As generative models advance across imagery and language applications, there is a growing need for mechanisms that establish content provenance, calibrate detection of AI-generated content, and ensure reliability that bear directly on the trustworthiness of GenAI among other factors.
This work investigates robust provenance by proving a lower bound that exposes the vulnerability of imperceptible image watermarks under diffusion purification, demonstrating evasion and spoofing attacks in practice, and introducing interpretable and verifiable defenses (IConMark and DREW).
For AI-content detection, we formalize a robustness–reliability trade-off and show that a universal, training-free adversarial paraphrasing procedure reliably degrades diverse deployed detectors, motivating calibrated operating regimes and explicit uncertainty communication.
For multimodal reliability, we surface human-readable failure modes with PRIME, provide rigorous evaluation for text-guided image editing via EditVal, and improve compositionality with lightweight controls that make quality–fidelity trade-offs explicit.
Together, these results connect theoretical limits with practical tooling to strengthen provenance, inform detection policy and practice, and expose and mitigate reliability failures in service of more trustworthy GenAI.

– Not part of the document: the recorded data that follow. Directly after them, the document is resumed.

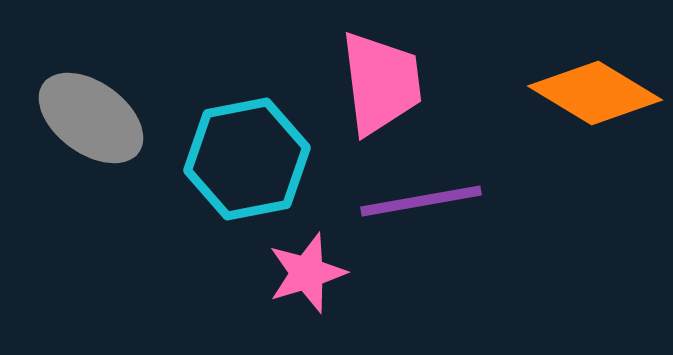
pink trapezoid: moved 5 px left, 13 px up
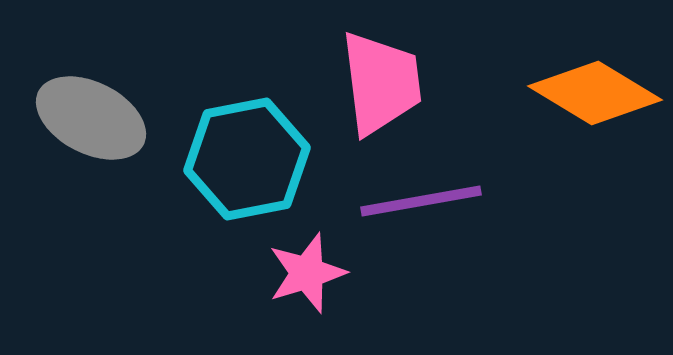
gray ellipse: rotated 9 degrees counterclockwise
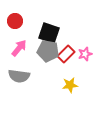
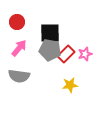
red circle: moved 2 px right, 1 px down
black square: moved 1 px right; rotated 20 degrees counterclockwise
gray pentagon: moved 2 px right, 1 px up
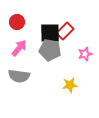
red rectangle: moved 1 px left, 23 px up
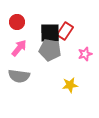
red rectangle: rotated 12 degrees counterclockwise
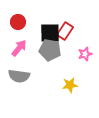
red circle: moved 1 px right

Mehrdad Saberi is a PhD student in the Department of Computer Science at the University of Maryland, College Park, advised by Prof. Soheil Feizi. His research interests lie at trustworthy and safe generative AI models, with a particular focus on watermarking, data provenance, and detection of AI-generated content, mostly on image and text domains. Additionally, he has worked on other AI safety topics such as interpretability, text-image model evaluation.